Susan lifted an eyebrow, then Rachael came back and sat down, passing a small bowl filled with corn bread crumbs to me, after taking some for herself.

I took some and handed it off to Elena.

"Cornbread's hard to do," I told Sherrie. "That and you need to put some oil in the pan."

"It says it's nonstick," Sherrie replied.

"Except for cornbread," I told her. "Once, I tried cupcake papers. The only way to eat the cornbread turned out to be to eat the cupcake paper, too. Ick!" I made a face and everyone laughed.

Rachael waved in the direction of the kitchen. "They cleaned everything up."

Susan giggled. "It's in the dishwasher, waiting for the rest."

"Except the cornbread pan, which is soaking in the sink," Sherrie added.

"I like cornbread," Rachael said simply. She waved a piece. "This is a little dry, but okay." She nodded at Sherrie. "Thanks."

Rachael turned to Susan. "Cool meatloaf!"

Susan grinned.

"You're sure about the pool party Saturday?" Susan asked out of the blue.

"I'm sure," I told her. "Here, not at the new house. Saturday afternoon. Sunday we'll start moving to the new house. Take clothes and stuff at first. Then anything else." I turned to Sherrie. "You can stay here or at the new house."
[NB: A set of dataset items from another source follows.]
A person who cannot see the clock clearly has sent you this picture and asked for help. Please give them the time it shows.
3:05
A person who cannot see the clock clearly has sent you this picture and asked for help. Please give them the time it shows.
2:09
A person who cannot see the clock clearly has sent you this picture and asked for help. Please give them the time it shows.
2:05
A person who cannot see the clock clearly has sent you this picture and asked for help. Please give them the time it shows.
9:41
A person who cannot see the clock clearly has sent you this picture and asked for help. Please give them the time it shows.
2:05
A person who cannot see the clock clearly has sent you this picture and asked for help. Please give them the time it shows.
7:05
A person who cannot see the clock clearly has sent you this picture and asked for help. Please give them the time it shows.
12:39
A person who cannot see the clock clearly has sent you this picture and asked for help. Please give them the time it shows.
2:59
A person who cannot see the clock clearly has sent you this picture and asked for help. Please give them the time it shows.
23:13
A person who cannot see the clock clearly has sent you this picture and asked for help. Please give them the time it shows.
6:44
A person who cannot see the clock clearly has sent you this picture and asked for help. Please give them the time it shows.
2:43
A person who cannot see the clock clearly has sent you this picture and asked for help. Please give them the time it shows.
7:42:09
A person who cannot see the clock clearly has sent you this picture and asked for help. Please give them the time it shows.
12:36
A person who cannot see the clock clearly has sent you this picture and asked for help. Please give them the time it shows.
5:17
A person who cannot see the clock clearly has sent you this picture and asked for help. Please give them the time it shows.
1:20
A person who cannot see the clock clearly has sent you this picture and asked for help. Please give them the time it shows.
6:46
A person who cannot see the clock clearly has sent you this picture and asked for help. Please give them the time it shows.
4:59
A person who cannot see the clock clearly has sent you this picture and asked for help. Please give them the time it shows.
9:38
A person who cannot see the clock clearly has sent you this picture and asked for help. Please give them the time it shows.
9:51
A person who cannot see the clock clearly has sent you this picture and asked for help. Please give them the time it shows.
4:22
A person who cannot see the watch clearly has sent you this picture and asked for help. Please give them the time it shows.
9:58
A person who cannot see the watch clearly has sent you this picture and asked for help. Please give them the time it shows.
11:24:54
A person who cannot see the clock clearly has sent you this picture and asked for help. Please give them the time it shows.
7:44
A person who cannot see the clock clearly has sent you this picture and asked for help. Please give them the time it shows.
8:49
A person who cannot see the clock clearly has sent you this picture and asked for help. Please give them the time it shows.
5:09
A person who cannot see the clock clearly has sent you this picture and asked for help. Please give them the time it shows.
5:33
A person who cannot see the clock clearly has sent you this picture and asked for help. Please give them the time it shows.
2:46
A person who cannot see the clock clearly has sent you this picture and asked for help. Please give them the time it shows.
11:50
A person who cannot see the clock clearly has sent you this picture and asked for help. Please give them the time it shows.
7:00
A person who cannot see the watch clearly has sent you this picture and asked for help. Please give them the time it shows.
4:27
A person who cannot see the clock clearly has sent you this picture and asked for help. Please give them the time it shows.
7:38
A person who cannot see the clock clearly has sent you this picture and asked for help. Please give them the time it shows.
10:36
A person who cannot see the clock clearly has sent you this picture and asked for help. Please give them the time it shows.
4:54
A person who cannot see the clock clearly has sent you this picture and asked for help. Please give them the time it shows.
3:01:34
"You'd have trouble renting this place if I stayed here," she told me. "I don't mind. I don't have much here besides clothes. It will all fit in my car, one trip."

"Well, I was thinking you could stay here until I decide to rent or sell this place. Sort of a house sitter."

"I'd rather stay with you," Sherrie said, her eyes on me.

I sighed. Life was going to be much more... interesting... with more people around. It wouldn't be very smart to do all the bedroom swapping we'd been doing for the last few weeks, with Rachael and the staff around. Was I willing to give all that up, to help Rachael?

I checked over Susan's homework, then I gave Susan and Sherrie one last hug, told them that tomorrow they should plan on dinner with us at the other house and headed back.

We got there and Rachael was starting to nod off to sleep. I expected her to head straight for bed, but instead, she asked if we could talk.

We went in the huge living room, with it's view of the mountains and sat down in chairs, facing each other.

"Sometimes I want to pinch myself," she told me. "I wanted to get off the street. I thought it would be a lot harder. I thought I'd get detention or maybe a crappy foster home with twenty other kids. Instead it's like a dream. It seems too easy."

"You have a short memory then," I told her. "Or does the last few days not count?"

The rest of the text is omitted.